Experiences with the Chernobyl accident suggest that the external dose may be considered a valid surrogate for the internal dose of the thyroid gland. We, therefore, calculated the average external effective dose-rate (μSv/h) for the 59 municipalities of the Fukushima prefecture based on published data of air and soil radiation. We further determined the municipality-specific absolute numbers of thyroid cancers found by each of the two screening rounds in the corresponding municipality-specific exposed person-time observed.
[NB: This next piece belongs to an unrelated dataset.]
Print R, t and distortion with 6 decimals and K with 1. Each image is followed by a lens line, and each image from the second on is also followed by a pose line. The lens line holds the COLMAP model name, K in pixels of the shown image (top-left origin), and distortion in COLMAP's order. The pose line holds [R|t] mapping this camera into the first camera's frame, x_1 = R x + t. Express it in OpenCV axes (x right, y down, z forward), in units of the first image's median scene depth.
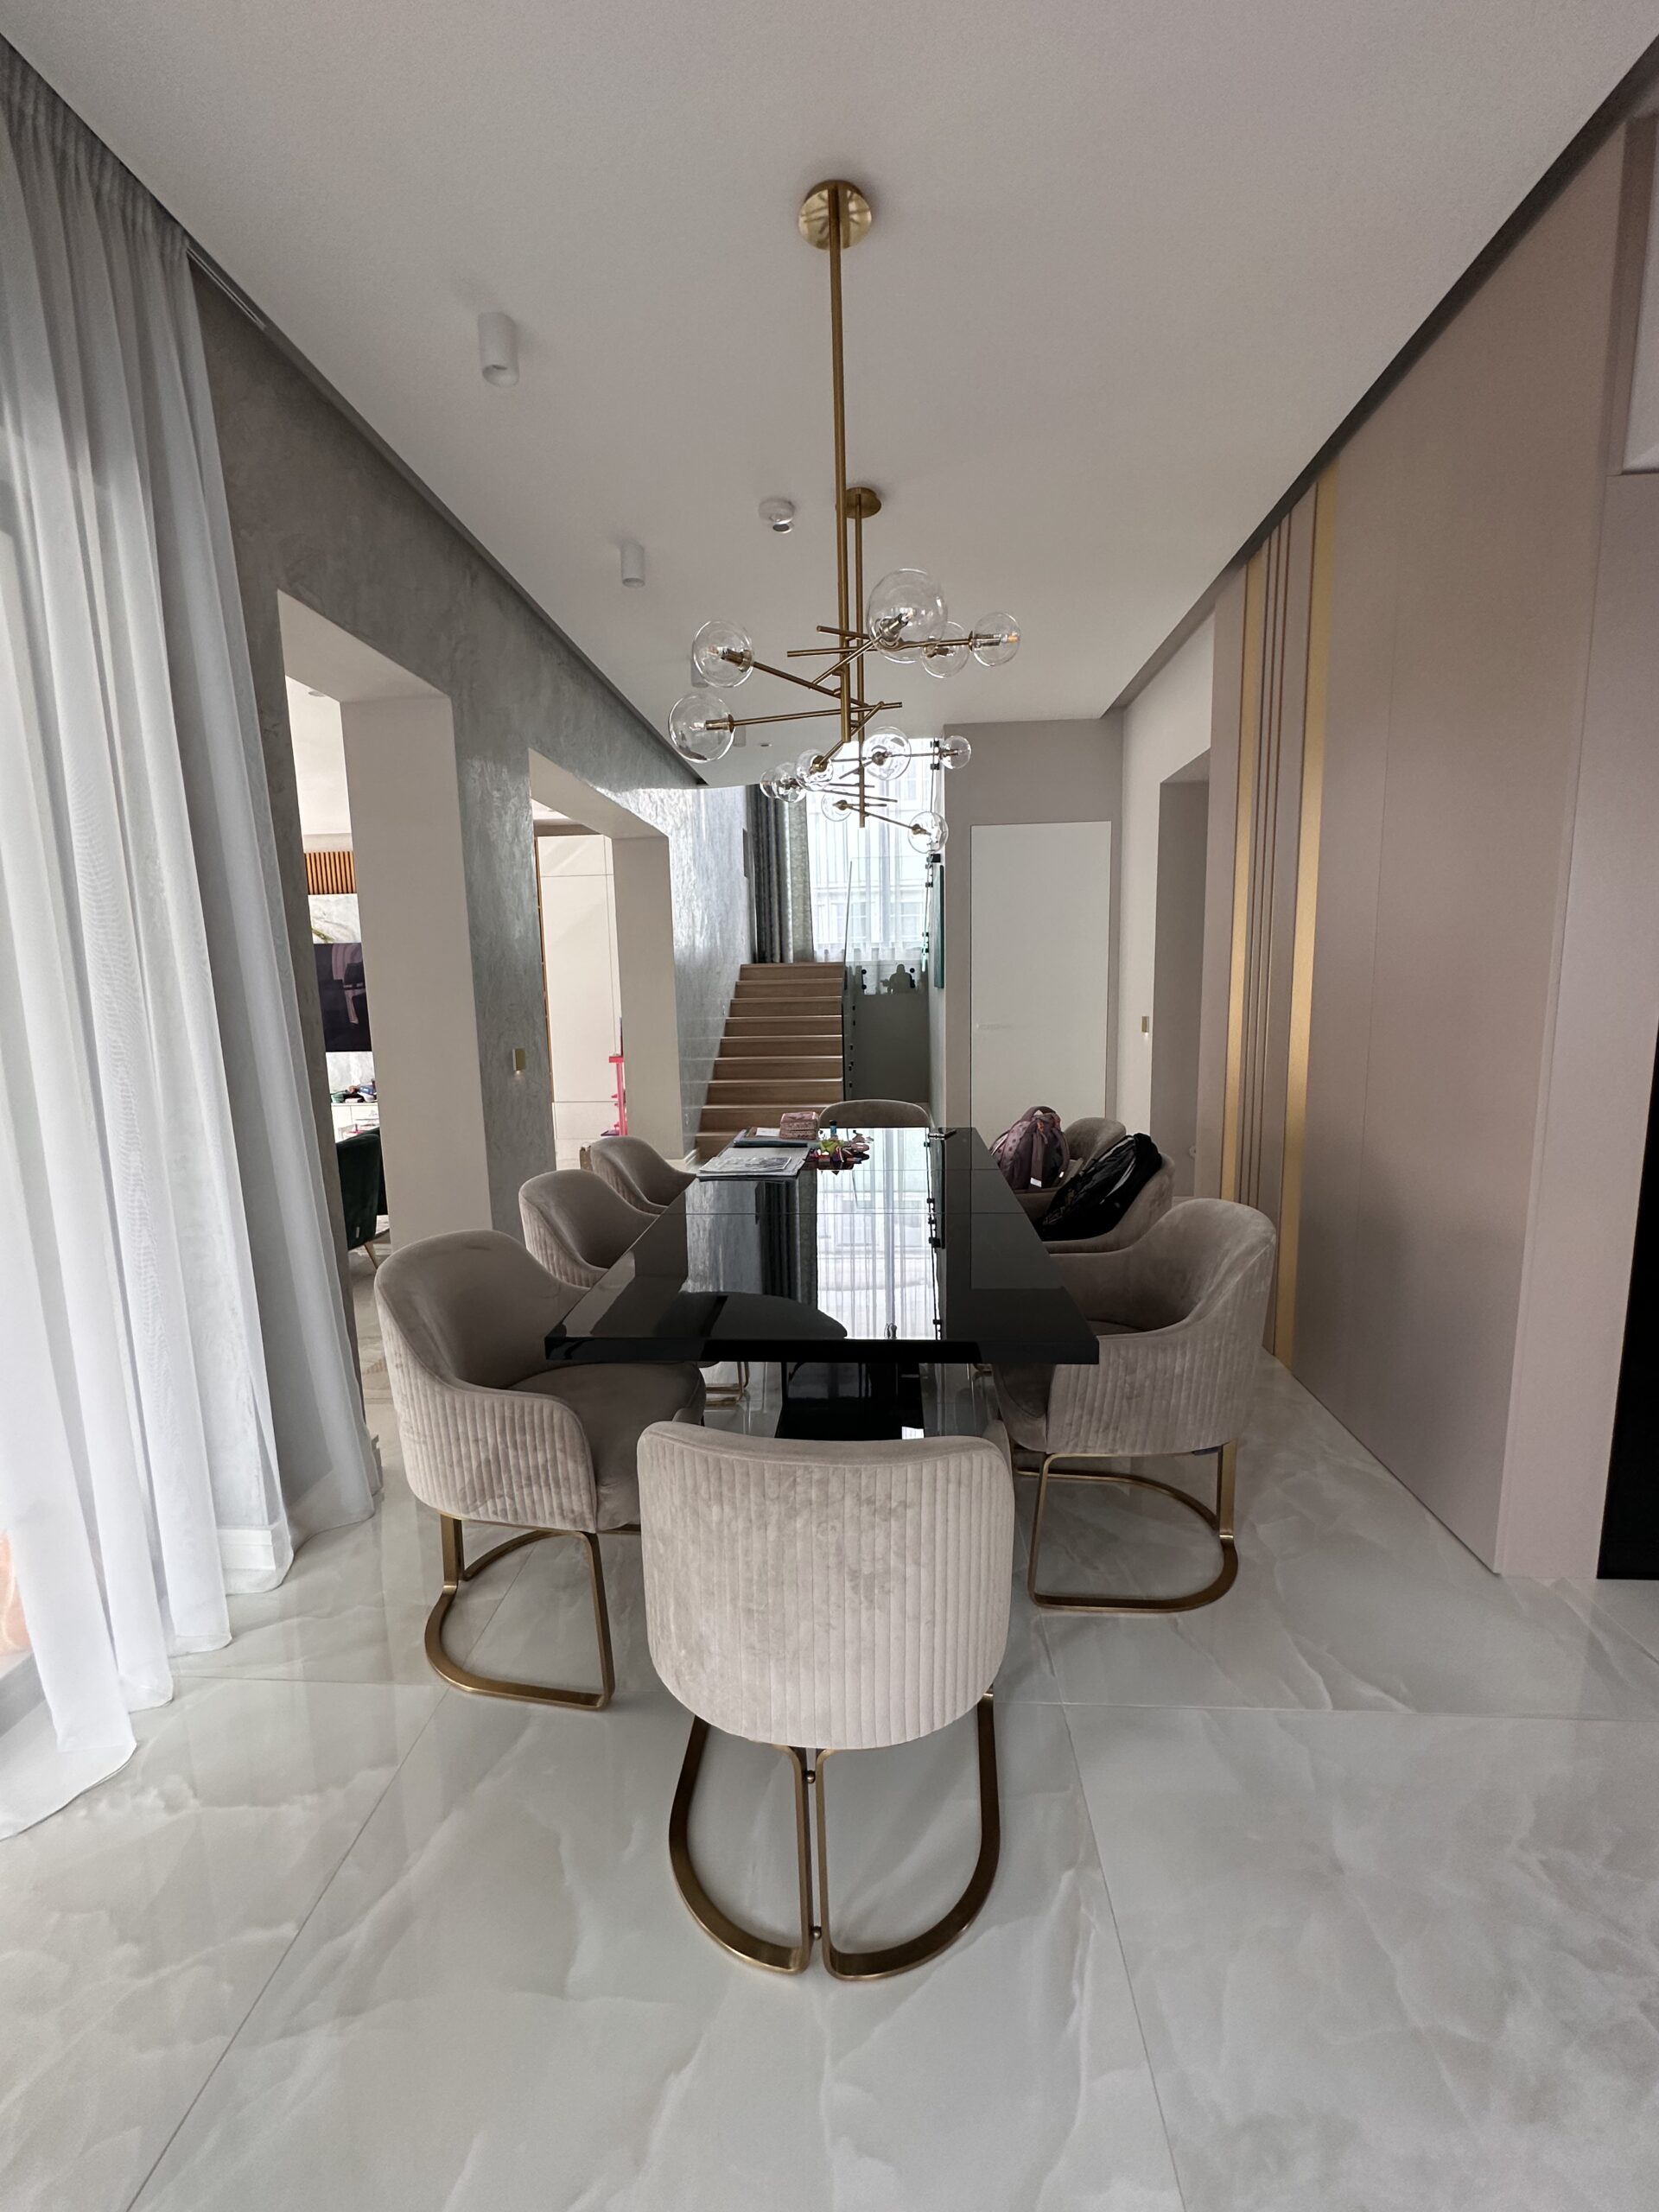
lens RADIAL K [[881.7, 0, 824.0], [0, 881.7, 1100.2], [0, 0, 1]] dist [-0.000214, 0.000163]
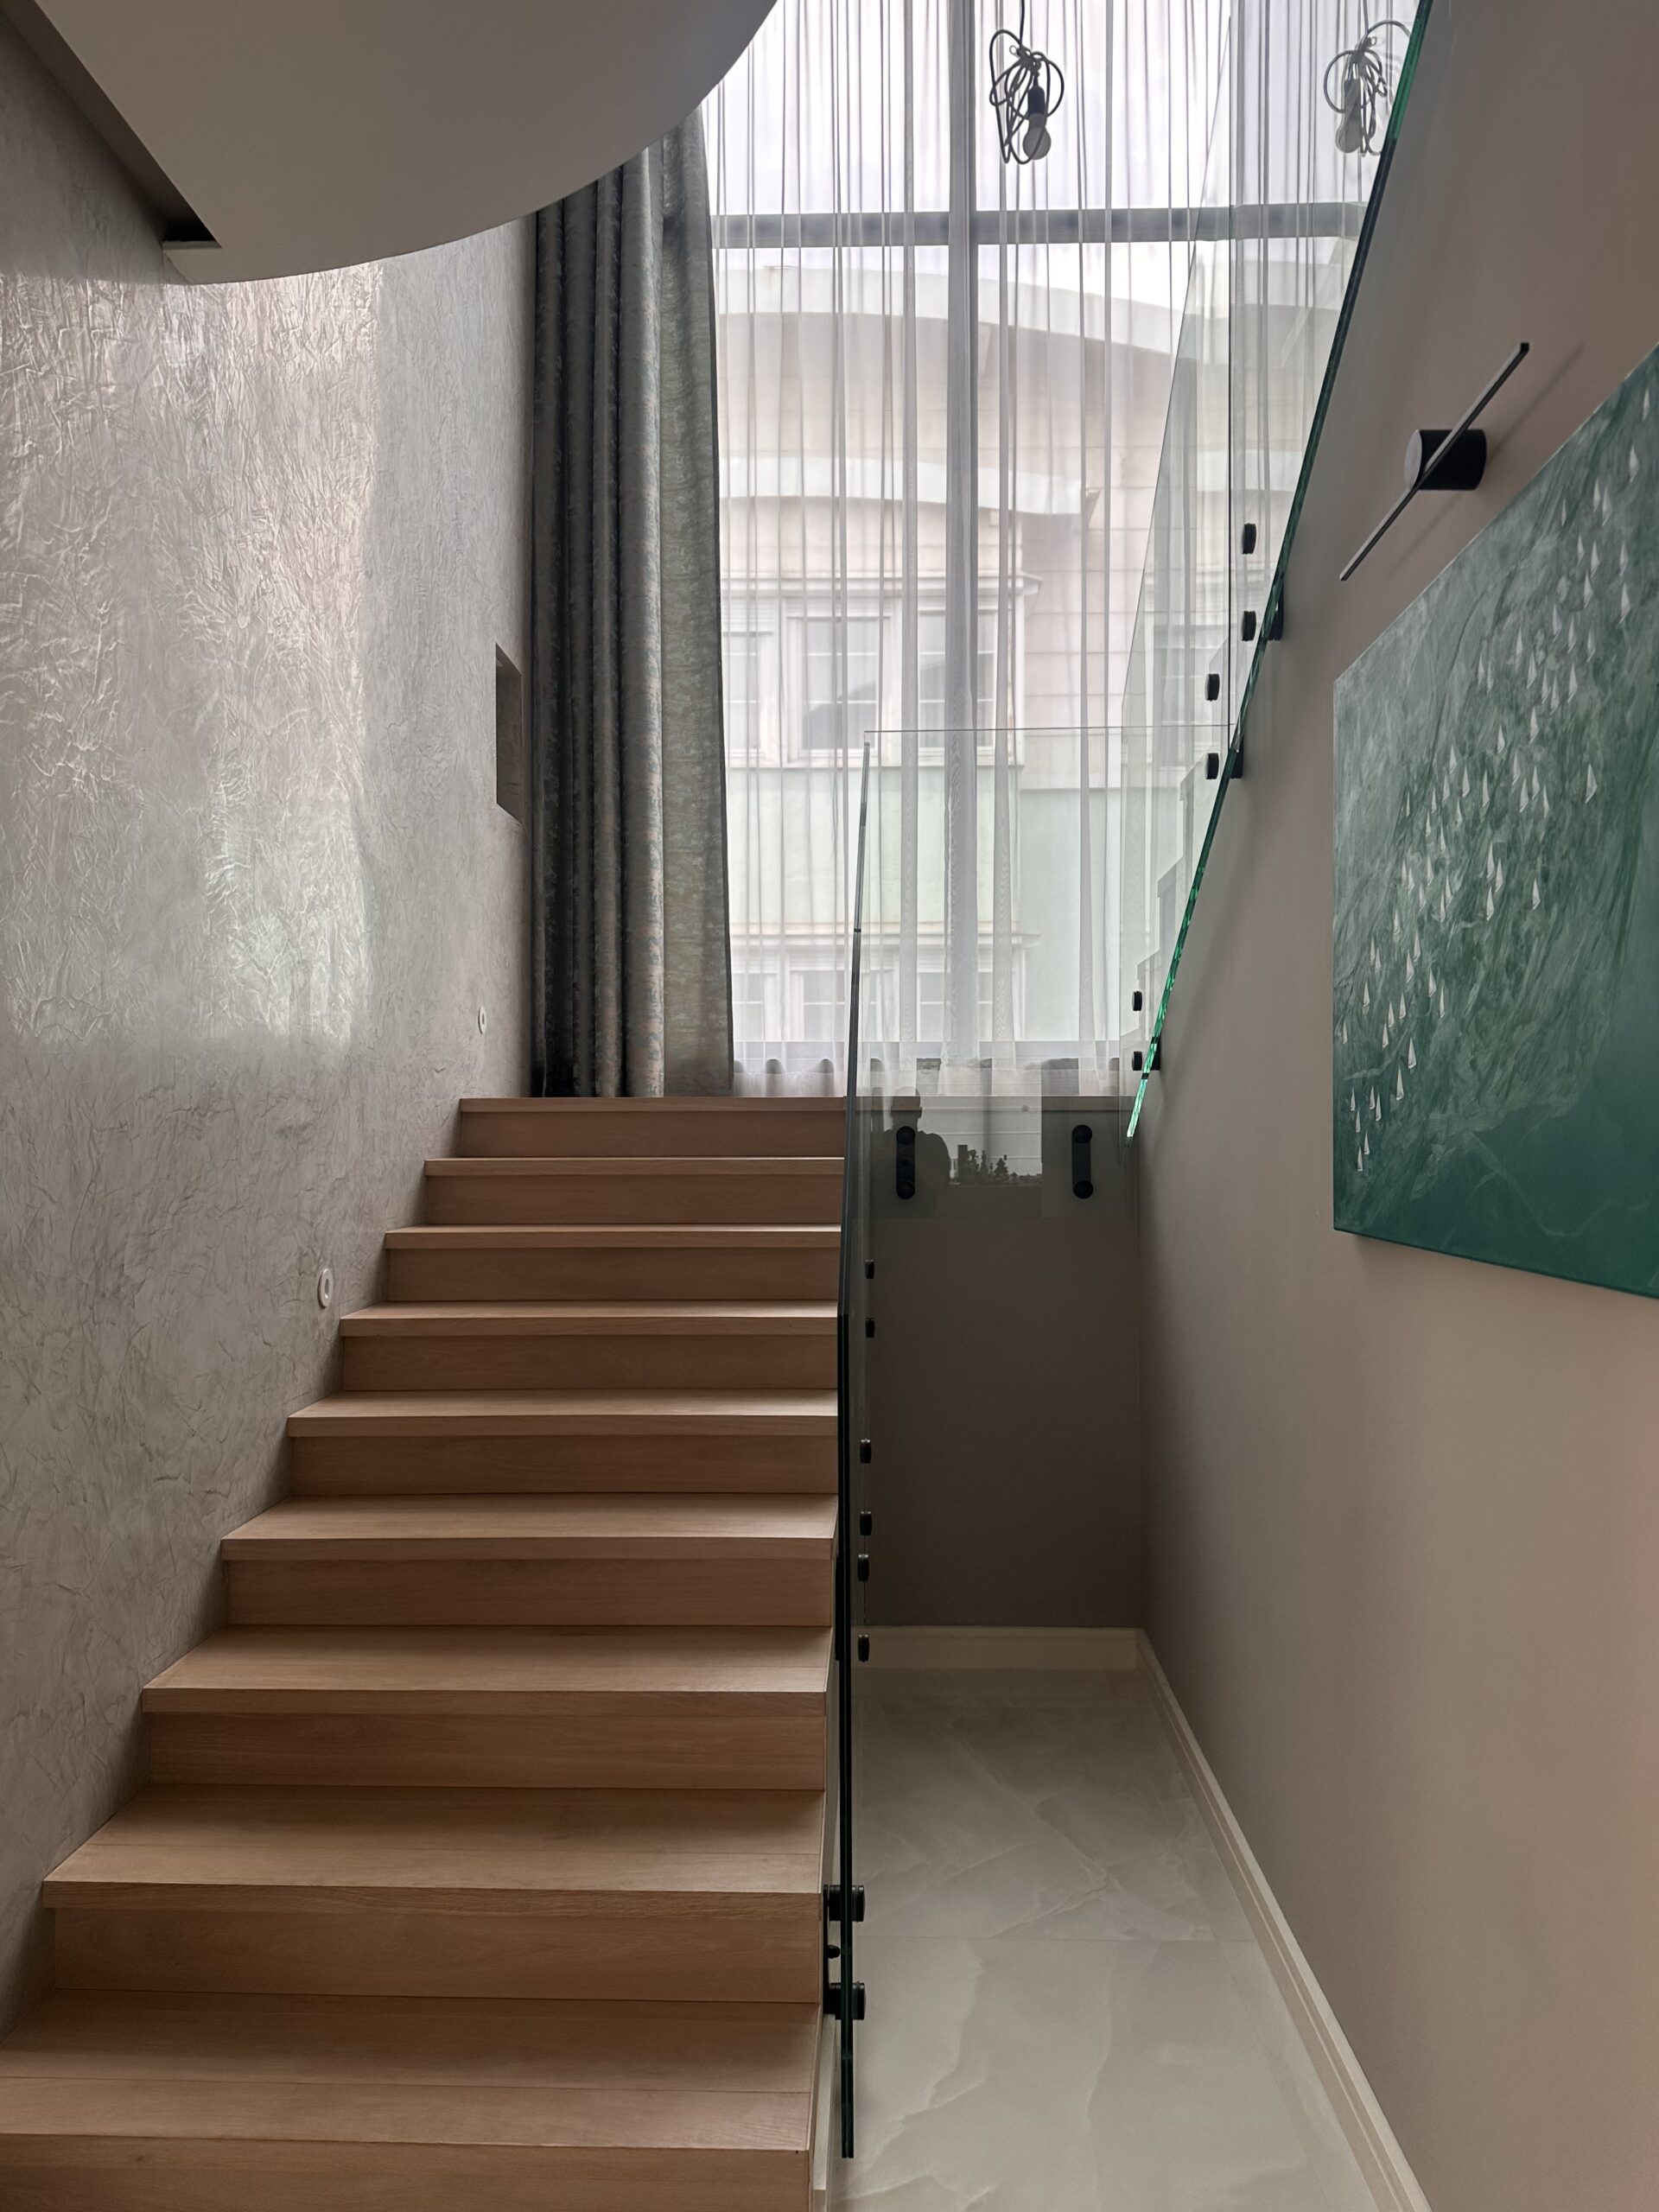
lens RADIAL K [[1567.1, 0, 829.5], [0, 1567.1, 1106.0], [0, 0, 1]] dist [0.022217, -0.006942]
pose [[0.999140, 0.015490, 0.038464, 0.001570], [-0.009272, 0.987578, -0.156859, -0.073024], [-0.040416, 0.156367, 0.986872, 0.493863]]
A possible association between the radiation exposure and the thyroid cancer detection rate was analyzed with Poisson regression assuming Poisson distributed thyroid cancer cases in the exposed person-time observed per municipality.

The target populations consisted of 367,674 and 381,286 children and adolescents for the 1st and the 2nd screening rounds, respectively. In the 1st screening, 300,476 persons participated and 270,489 in the 2nd round. From October 2011 to March 2016, a total of 184 cancer cases were found in 1,079,786 person-years counted from the onset of the exposure to the corresponding examination periods in the municipalities. A significant association between the external effective dose-rate and the thyroid cancer detection rate exists: detection rate ratio (DRR) per μSv/h 1.065 (1.013, 1.119). Restricting the analysis to the 53 municipalities that received less than 2 μSv/h, and which represent 176 of the total 184 cancer cases, the association appears to be considerably stronger: DRR per μSv/h 1.555 (1.096, 2.206).

The average radiation dose-rates in the 59 municipalities of the Fukushima prefecture in June 2011 and the corresponding thyroid cancer detection rates in the period October 2011 to March 2016 show statistically significant relationships.